Setelah itu dengan kuasa Tuhan, memancarlah air dari dekat kaki Ismail
(sekarang sumur air Zam-zam). Sebab itu, dalam rukun Haji ada Sa’I (berlari
kecil) sebanyak tujuh kali di bukit Shafa dan Marwa. Siti Hajar merupak lambang
yang bertanggung jawab, tidak pasrah, perjuangan fisik dan meniadakan diri
tenggelam ke dalam samudera cinta.
Kurban dikaitkan resmi dengan ibadah haji.
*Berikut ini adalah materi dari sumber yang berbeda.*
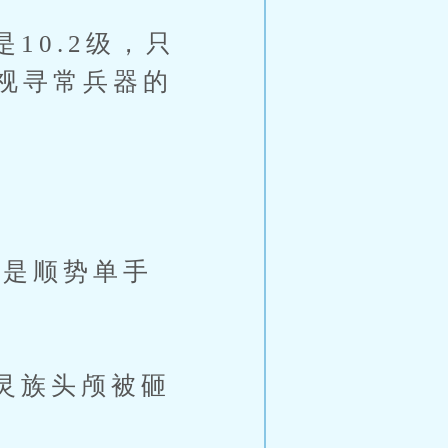
0.2级，只
视寻常兵器的
只是顺势单手
灵族头颅被砸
Lembaga ini berhubungan dengan
sejarah rohani Ibrahim a.s yang diperintahkan oleh Alla SWT untuk menyembelih
putranya Ismail a.s, untuk menguji kesempurnaan tauhidnya. Sewaktu
penyembelihan akan dilaksanakan, syetan sempat menggoda Ibrahim a.s agar tidak
melaksanakan perintah Allah tersebut. Kemudian Ibrahim dan Ismail melemparkan
batu ke arah suara syetan itu berasal. Untuk mengenang peristiwa itu, dalam pelaksanaan
ibadah haji diwajibkan melempar jumrah (batu).
Sewaktu Ismail akan disembelih oleh Ibrahim a.s, ternyta Allah menggantinya
dengan seekor gibas (domba) jantan. Firman Allah : “Mengerjakan haji adalah
kewajiban manusia terhadap Allah yaitu bagi orang yang sanggup mengadakan
perjalanan pergi kesana. Barang siapa yang kafir (terhadap kewajiban haji),
maka bahwasanya Allah Mahakuasa (tidak memerlukan sesuatu dari alam semesta)”
(Q.S 3:97).
Jadi, kewajiban tersebut, esensinya adalah evolusi manusia menuju Allah
dengan pengalaman agama yang penting. Mengandung simbolis dari filsafat
“pencptaan Adam”, “sejarah”, “keesaan”, “ideology islam”, dan “ummah”.
Organisasi keagamaan yang tumbuh secara khusus, bermula dari pengalaman
agama tokoh kharismatik pendiri organisasi keagamaan yang terlembaga.
Muhammadiyah, sebuah organisasi sosial Islam yang dipelopori oleh Kiai Haji
Ahmad Dahlan yang menyebarkan pemikiran Muhammad Abduh dari Tafsir Al-Manar.
Ayat suci Al-Quran telah memberi inspirasi kepada Ahmad Dahlan untuk mendirikan
Muhammadiyah. Salah satu mottonya adalah, Muhammadiyah diapandang sebagai
“segolongan dari kaum” mengajak pada kebaikan dan mencegah perbuatan jahat
(amar ma’ruf, nahi ’anil munkar)
Dari contoh sosial di atas, lembaga keagamaan berkembang sebagai pola
ibadah, pola ide-ide, ketentuan (keyakinan), dan tampil sebagai bentuk asosiasi
atau organisasi. Pelembagaan agama puncaknya terjadi pada tingkat intelektual,
tingkat pemujaan (ibadat), dan tingkat organisasi.
Tampilnya organisasi agama adalah akibat adanya “perubahan batin” atau
kedalaman beragama, mengimbangi perkembangan masyarakat dalam hal alokasi
fungsi, fasilitas, produksi, pendidikan, dan sebagainya. Agama menuju ke
pengkhususan fungsional. Pengaitan agama tersebut mengambil bentuk dalam
berbagai corak organisasi keagamaan.